* [Consignes]
1. D'après le texte sur la sagesse de Salomon, en quel lieu Dieu se manifeste-t-il à Salomon dans un songe ?
2. Reprenez le texte sur la sagesse de Salomon à la suite de sa dernière phrase.

:: Texte de l'exercice

La sagesse relative de Salomon (1 R 3, 5-15)

32 Salomon est un de ceux de cette génération qui apprend à connaître bien et mal avec la Torah. Pour lui, le roi, il s’agit même d’un précepte. La Loi n’est pas seulement à lire tous les jours de sa vie, mais à écrire lorsqu’il monte sur le trône (Dt 17, 18-20). De cette copie, rien n’est dit au début de son règne. Salomon suit même les « décrets » de son père David (1 R 3, 3), dont le comportement a été plus qu’équivoque. Encore héritier en termes de résidence, le jeune roi est plus préoccupé de construire sa maison que celle de Dieu . C’est donc au haut lieu de Gabaon, un lieu qu’il fréquente assidûment, que Dieu se manifeste à lui dans un songe pour lui demander ce qu’Il doit lui donner (1 R 3, 5b). La demande de Salomon est la suivante (1 R 3, 9) :

Donne à ton serviteur un cœur écoutant pour juger ton peuple, pour discerner entre le bien et le mal, car qui pourrait juger ton peuple qui est si considérable ?

::::
:: Extrait des données

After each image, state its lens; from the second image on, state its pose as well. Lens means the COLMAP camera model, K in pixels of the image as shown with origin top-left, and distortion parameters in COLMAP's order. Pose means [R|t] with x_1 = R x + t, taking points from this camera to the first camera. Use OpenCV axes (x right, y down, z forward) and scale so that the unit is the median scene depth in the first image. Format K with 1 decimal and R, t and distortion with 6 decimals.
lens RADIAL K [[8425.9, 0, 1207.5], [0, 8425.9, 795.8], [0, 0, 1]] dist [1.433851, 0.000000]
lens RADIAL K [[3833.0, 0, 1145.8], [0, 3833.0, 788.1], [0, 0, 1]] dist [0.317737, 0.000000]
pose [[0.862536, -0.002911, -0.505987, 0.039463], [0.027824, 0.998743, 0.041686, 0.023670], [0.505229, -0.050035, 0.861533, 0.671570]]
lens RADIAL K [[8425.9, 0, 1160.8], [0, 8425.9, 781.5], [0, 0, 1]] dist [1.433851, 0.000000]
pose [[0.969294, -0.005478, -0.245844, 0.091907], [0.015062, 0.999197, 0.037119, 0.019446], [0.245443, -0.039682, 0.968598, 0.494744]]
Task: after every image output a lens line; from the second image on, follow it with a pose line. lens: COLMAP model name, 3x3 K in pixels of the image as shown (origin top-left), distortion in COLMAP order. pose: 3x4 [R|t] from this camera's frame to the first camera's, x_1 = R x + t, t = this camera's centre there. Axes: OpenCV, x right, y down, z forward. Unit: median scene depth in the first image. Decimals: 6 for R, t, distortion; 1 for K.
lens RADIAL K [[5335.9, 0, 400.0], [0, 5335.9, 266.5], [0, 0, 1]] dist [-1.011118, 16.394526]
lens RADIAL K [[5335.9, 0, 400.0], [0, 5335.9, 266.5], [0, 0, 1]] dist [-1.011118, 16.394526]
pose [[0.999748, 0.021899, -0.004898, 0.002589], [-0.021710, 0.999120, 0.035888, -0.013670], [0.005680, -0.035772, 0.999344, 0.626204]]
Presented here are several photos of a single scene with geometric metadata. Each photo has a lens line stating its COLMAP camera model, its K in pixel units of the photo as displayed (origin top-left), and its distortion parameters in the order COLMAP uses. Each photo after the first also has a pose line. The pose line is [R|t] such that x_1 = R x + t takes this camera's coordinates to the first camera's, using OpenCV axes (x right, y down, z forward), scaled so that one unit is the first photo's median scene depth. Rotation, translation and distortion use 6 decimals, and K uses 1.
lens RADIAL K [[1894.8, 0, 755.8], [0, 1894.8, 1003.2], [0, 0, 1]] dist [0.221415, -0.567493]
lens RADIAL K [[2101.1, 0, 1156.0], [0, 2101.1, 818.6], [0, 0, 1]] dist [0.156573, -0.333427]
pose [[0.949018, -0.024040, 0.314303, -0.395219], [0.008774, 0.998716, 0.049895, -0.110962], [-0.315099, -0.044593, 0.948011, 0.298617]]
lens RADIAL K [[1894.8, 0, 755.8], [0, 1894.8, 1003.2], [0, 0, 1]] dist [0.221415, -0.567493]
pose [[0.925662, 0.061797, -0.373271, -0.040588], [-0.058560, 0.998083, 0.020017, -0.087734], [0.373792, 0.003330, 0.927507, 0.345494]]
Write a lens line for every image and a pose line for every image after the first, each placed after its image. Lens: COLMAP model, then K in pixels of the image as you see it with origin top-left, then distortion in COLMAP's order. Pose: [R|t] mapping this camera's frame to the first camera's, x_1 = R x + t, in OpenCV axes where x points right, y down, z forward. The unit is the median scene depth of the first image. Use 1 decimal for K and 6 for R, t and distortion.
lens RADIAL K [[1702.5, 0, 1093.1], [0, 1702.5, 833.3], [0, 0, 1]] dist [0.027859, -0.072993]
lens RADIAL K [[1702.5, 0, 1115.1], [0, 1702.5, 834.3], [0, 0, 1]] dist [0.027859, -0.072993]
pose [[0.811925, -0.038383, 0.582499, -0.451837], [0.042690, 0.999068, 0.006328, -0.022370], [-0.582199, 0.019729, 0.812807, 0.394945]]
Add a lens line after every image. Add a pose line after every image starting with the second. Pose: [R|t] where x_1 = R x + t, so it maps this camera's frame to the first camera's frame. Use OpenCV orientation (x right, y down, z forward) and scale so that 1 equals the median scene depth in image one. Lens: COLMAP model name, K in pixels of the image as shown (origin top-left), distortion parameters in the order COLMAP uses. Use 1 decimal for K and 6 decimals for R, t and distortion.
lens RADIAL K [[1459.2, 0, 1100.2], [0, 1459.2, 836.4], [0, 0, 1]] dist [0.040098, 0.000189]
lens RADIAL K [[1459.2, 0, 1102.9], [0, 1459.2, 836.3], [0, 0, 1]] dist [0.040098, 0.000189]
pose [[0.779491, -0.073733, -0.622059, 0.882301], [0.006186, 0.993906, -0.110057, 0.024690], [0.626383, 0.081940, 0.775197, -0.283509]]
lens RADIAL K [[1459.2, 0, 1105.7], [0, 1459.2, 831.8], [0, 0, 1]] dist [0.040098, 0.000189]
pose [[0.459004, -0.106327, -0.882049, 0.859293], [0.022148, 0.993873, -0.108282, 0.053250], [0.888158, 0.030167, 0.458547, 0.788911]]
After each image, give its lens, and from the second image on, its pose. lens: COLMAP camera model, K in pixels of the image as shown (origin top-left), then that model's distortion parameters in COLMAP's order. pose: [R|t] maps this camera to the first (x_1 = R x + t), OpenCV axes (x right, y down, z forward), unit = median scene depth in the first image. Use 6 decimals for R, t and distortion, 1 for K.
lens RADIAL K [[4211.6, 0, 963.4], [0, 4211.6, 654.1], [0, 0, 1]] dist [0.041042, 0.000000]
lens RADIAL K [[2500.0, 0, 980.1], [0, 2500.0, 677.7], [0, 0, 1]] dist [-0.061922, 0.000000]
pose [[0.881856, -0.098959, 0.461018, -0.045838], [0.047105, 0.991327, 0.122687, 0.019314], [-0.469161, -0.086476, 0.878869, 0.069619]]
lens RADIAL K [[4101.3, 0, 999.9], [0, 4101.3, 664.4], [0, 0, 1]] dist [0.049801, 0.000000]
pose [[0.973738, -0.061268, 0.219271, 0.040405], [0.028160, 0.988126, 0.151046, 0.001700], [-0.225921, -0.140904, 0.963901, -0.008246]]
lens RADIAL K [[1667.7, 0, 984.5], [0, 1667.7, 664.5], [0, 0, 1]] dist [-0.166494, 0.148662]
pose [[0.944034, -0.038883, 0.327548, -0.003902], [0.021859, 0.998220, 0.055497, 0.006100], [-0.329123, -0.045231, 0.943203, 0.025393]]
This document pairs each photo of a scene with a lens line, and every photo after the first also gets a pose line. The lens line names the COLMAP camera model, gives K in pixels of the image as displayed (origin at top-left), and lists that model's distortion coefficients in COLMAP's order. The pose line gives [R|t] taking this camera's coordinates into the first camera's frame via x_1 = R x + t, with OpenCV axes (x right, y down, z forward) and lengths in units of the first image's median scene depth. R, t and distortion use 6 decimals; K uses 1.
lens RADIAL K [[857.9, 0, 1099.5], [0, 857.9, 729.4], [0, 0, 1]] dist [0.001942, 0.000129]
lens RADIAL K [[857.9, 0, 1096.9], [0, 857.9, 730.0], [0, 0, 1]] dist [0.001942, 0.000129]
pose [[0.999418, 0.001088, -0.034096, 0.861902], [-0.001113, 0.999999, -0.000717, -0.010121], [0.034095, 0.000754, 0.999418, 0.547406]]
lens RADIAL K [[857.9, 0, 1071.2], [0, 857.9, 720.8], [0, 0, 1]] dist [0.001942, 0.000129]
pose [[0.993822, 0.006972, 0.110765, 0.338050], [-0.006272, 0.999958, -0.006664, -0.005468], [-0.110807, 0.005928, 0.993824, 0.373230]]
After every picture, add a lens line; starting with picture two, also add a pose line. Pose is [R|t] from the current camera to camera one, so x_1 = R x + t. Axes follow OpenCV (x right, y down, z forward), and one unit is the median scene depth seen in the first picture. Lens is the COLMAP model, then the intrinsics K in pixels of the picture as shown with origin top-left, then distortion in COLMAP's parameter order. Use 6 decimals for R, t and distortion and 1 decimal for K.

::::

* [Vos réponses]
1. Au haut lieu de Gabaon.

2.
Le narrateur rapporte l’appréciation portée à la demande, qui n’est pas sans rappeler la figure d’Adam via la connaissance entre bien et mal . La parole est « bonne » (1 R 3, 10) : il sait en quelque sorte discerner le bon avant même d’avoir reçu le don. Le don du discernement est offert au roi en vue du service du peuple et non pour son propre bénéfice. Il jugera avec justice en promulguant de justes décrets et en émettant des décisions de justice en fonction d’eux. À cet effet, Dieu donne « un cœur sage et intelligent », sans commune mesure avec celui de ses prédécesseurs et successeurs (1 R 3, 12), y compris, donc, David. Les rois des autres nations seront moins riches et glorieux que lui durant son règne. Une condition est posée en finale par Dieu :

Et si tu vas sur mes voies pour garder mes décrets et mes commandements, comme allait David ton père, je prolongerai tes jours.
(1 R 3, 14)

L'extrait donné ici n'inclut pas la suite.